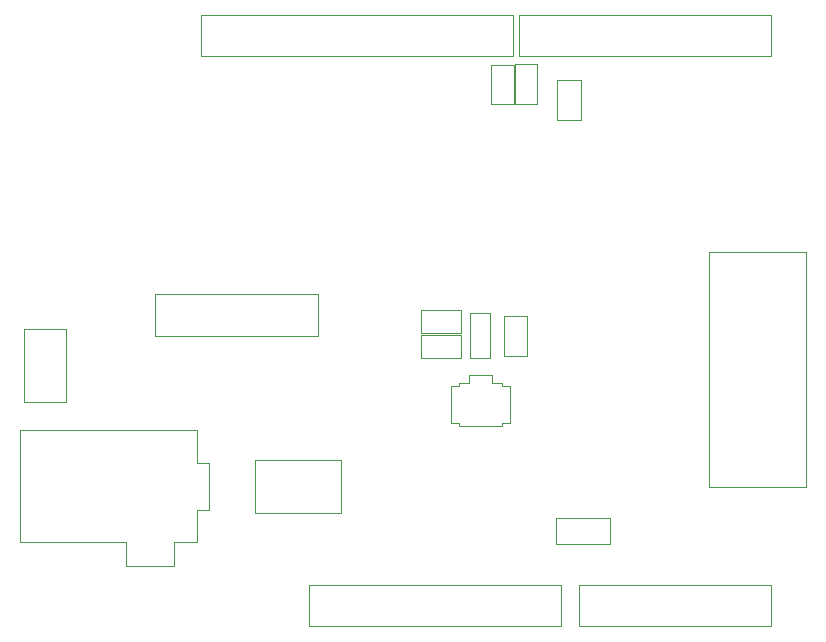
<source format=gbr>
%TF.GenerationSoftware,KiCad,Pcbnew,5.1.9+dfsg1-1~bpo10+1*%
%TF.CreationDate,2021-09-15T11:04:37+02:00*%
%TF.ProjectId,shield_temperature,73686965-6c64-45f7-9465-6d7065726174,1*%
%TF.SameCoordinates,Original*%
%TF.FileFunction,Other,User*%
%FSLAX46Y46*%
G04 Gerber Fmt 4.6, Leading zero omitted, Abs format (unit mm)*
G04 Created by KiCad (PCBNEW 5.1.9+dfsg1-1~bpo10+1) date 2021-09-15 11:04:37*
%MOMM*%
%LPD*%
G01*
G04 APERTURE LIST*
%ADD10C,0.050000*%
G04 APERTURE END LIST*
D10*
%TO.C,J5*%
X150688800Y-104279000D02*
X152688800Y-104279000D01*
X150688800Y-104979000D02*
X150688800Y-104279000D01*
X149888800Y-108379000D02*
X149888800Y-108579000D01*
X149188800Y-108379000D02*
X149888800Y-108379000D01*
X149888800Y-108579000D02*
X153488800Y-108579000D01*
X149888800Y-104979000D02*
X149888800Y-105179000D01*
X149188800Y-105179000D02*
X149888800Y-105179000D01*
X149188800Y-108379000D02*
X149188800Y-105179000D01*
X153488800Y-108379000D02*
X153488800Y-108579000D01*
X153488800Y-108379000D02*
X154188800Y-108379000D01*
X152688800Y-104979000D02*
X153488800Y-104979000D01*
X154188800Y-108379000D02*
X154188800Y-105179000D01*
X153488800Y-105179000D02*
X154188800Y-105179000D01*
X153488800Y-104979000D02*
X153488800Y-105179000D01*
X149888800Y-104979000D02*
X150688800Y-104979000D01*
X152688800Y-104979000D02*
X152688800Y-104279000D01*
%TO.C,R4*%
X155585200Y-102693900D02*
X153685200Y-102693900D01*
X153685200Y-102693900D02*
X153685200Y-99333900D01*
X153685200Y-99333900D02*
X155585200Y-99333900D01*
X155585200Y-99333900D02*
X155585200Y-102693900D01*
%TO.C,R3*%
X154493000Y-81361700D02*
X152593000Y-81361700D01*
X152593000Y-81361700D02*
X152593000Y-78001700D01*
X152593000Y-78001700D02*
X154493000Y-78001700D01*
X154493000Y-78001700D02*
X154493000Y-81361700D01*
%TO.C,R2*%
X156474200Y-81357900D02*
X154574200Y-81357900D01*
X154574200Y-81357900D02*
X154574200Y-77997900D01*
X154574200Y-77997900D02*
X156474200Y-77997900D01*
X156474200Y-77997900D02*
X156474200Y-81357900D01*
%TO.C,L1*%
X150762600Y-99026600D02*
X152462600Y-99026600D01*
X152462600Y-99026600D02*
X152462600Y-102866600D01*
X152462600Y-102866600D02*
X150762600Y-102866600D01*
X150762600Y-102866600D02*
X150762600Y-99026600D01*
%TO.C,C3*%
X150071600Y-100874000D02*
X150071600Y-102834000D01*
X150071600Y-102834000D02*
X146671600Y-102834000D01*
X146671600Y-102834000D02*
X146671600Y-100874000D01*
X146671600Y-100874000D02*
X150071600Y-100874000D01*
%TO.C,C2*%
X150061400Y-98765800D02*
X150061400Y-100725800D01*
X150061400Y-100725800D02*
X146661400Y-100725800D01*
X146661400Y-100725800D02*
X146661400Y-98765800D01*
X146661400Y-98765800D02*
X150061400Y-98765800D01*
%TO.C,C1*%
X160161800Y-82685400D02*
X158201800Y-82685400D01*
X158201800Y-82685400D02*
X158201800Y-79285400D01*
X158201800Y-79285400D02*
X160161800Y-79285400D01*
X160161800Y-79285400D02*
X160161800Y-82685400D01*
%TO.C,J4*%
X113008000Y-106575000D02*
X116608000Y-106575000D01*
X113008000Y-100425000D02*
X113008000Y-106575000D01*
X116608000Y-100425000D02*
X113008000Y-100425000D01*
X116608000Y-106575000D02*
X116608000Y-100425000D01*
%TO.C,J3*%
X127695200Y-109215800D02*
X127695200Y-108965800D01*
X127695200Y-108965800D02*
X112695200Y-108965800D01*
X127695200Y-109215800D02*
X127695200Y-111715800D01*
X127695200Y-111715800D02*
X128695200Y-111715800D01*
X128695200Y-111715800D02*
X128695200Y-115715800D01*
X128695200Y-115715800D02*
X127695200Y-115715800D01*
X127695200Y-115715800D02*
X127695200Y-118465800D01*
X127695200Y-118465800D02*
X125695200Y-118465800D01*
X125695200Y-118465800D02*
X125695200Y-120465800D01*
X125695200Y-120465800D02*
X121695200Y-120465800D01*
X121695200Y-120465800D02*
X121695200Y-118465800D01*
X121695200Y-118465800D02*
X112695200Y-118465800D01*
X112695200Y-118465800D02*
X112695200Y-108965800D01*
%TO.C,P1*%
X137188000Y-125575000D02*
X158488000Y-125575000D01*
X137188000Y-122075000D02*
X158488000Y-122075000D01*
X158488000Y-122075000D02*
X158488000Y-125575000D01*
X137188000Y-122075000D02*
X137188000Y-125575000D01*
%TO.C,P2*%
X160048000Y-125575000D02*
X176248000Y-125575000D01*
X160048000Y-122075000D02*
X176248000Y-122075000D01*
X176248000Y-122075000D02*
X176248000Y-125575000D01*
X160048000Y-122075000D02*
X160048000Y-125575000D01*
%TO.C,P3*%
X128044000Y-77315000D02*
X154444000Y-77315000D01*
X128044000Y-73815000D02*
X154444000Y-73815000D01*
X154444000Y-73815000D02*
X154444000Y-77315000D01*
X128044000Y-73815000D02*
X128044000Y-77315000D01*
%TO.C,P4*%
X154968000Y-77315000D02*
X176268000Y-77315000D01*
X154968000Y-73815000D02*
X176268000Y-73815000D01*
X176268000Y-73815000D02*
X176268000Y-77315000D01*
X154968000Y-73815000D02*
X154968000Y-77315000D01*
%TO.C,J1*%
X179248000Y-113765000D02*
X179248000Y-93865000D01*
X170998000Y-113765000D02*
X179248000Y-113765000D01*
X170998000Y-93865000D02*
X170998000Y-113765000D01*
X179248000Y-93865000D02*
X170998000Y-93865000D01*
%TO.C,R1*%
X158055500Y-116380400D02*
X162615500Y-116380400D01*
X158055500Y-118620400D02*
X158055500Y-116380400D01*
X162615500Y-118620400D02*
X158055500Y-118620400D01*
X162615500Y-116380400D02*
X162615500Y-118620400D01*
%TO.C,J2*%
X137918600Y-101012400D02*
X137918600Y-97412400D01*
X124168600Y-101012400D02*
X137918600Y-101012400D01*
X124168600Y-97412400D02*
X124168600Y-101012400D01*
X137918600Y-97412400D02*
X124168600Y-97412400D01*
%TO.C,D1*%
X139853800Y-111491200D02*
X139853800Y-115991200D01*
X132553800Y-111491200D02*
X139853800Y-111491200D01*
X132553800Y-115991200D02*
X132553800Y-111491200D01*
X139853800Y-115991200D02*
X132553800Y-115991200D01*
%TD*%
M02*

</source>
|---|
__WRITTEN TASK__
Find every line of the data above that holds the word "KiCad", then state how many there are and nothing else.

__RESULT OF THE EXERCISE__
2